The author of this article, Steven Erlanger, argues that:
"the populist surge that threatened this year to engulf Western Europe and created existential worries for Brussels seems to have slowed, if not crested".
Erlanger is a veteran journalist who has been observing European affairs for decades. He is the London bureau chief for The New York Times. The initial part of his argument is open to debate. But, what is of more interest is the second part of his argument that Central and Eastern Europe has "become a showcase for populism in its many varieties" and this is widening a fissure within the European Union. Erlanger points out that:
The four countries of the European Union’s east that make older members anxious — Poland, Hungary, the Czech Republic and Slovakia — are all led by populists of one stripe or another.
Czech Republic's Andrej Babis, Hungary's Viktor Orban, Poland's Jaroslaw Kaczynski, Slovakia's Robert Fico are all populist "charismatic" leaders that dominate their parties and moreover, their country's politics. While there is no single set of thought, or ideological backbone uniting these leaders and their movements, they seem to have a common scapegoat: immigration. The aforementioned countries are facing neither an influx of immigrants, nor are they key destination points for refugees; but "reality" does not seem to matter. These populist leaders play the anxiety card well.

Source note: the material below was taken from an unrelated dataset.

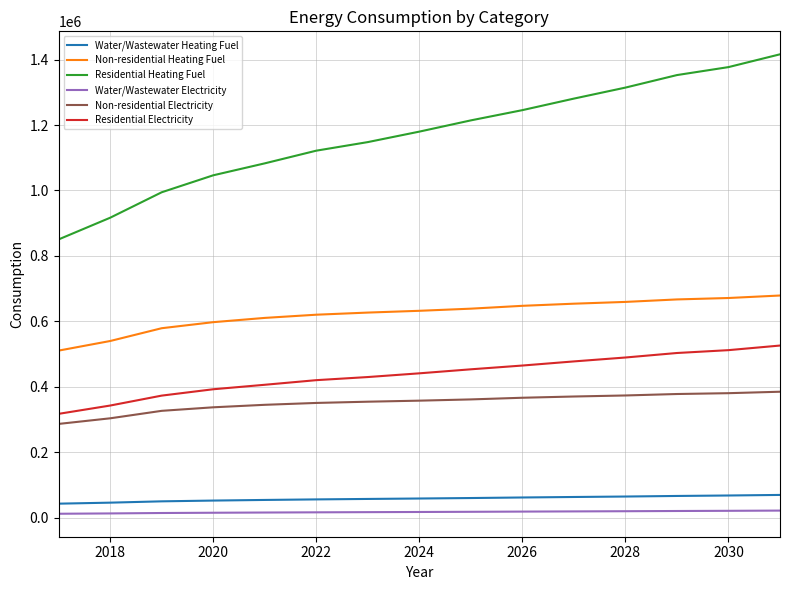

Which series has the largest range (max minus min)?

Residential Heating Fuel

Erlanger's article is interesting as it compares and contrasts Central and Eastern Europe's populist surges by specifically focusing on the leaders. "Charismatic leadership" in our contemporary times is an understudied area, and the leader's centrality for populism in Central and Eastern Europe and far beyond should make us think further about why voters across the world are so affected by such polarizing figures. At the end of the day, the Eastern European variant of populism may not be a geographically isolated and diverse phenomenon, just as the Western European variant.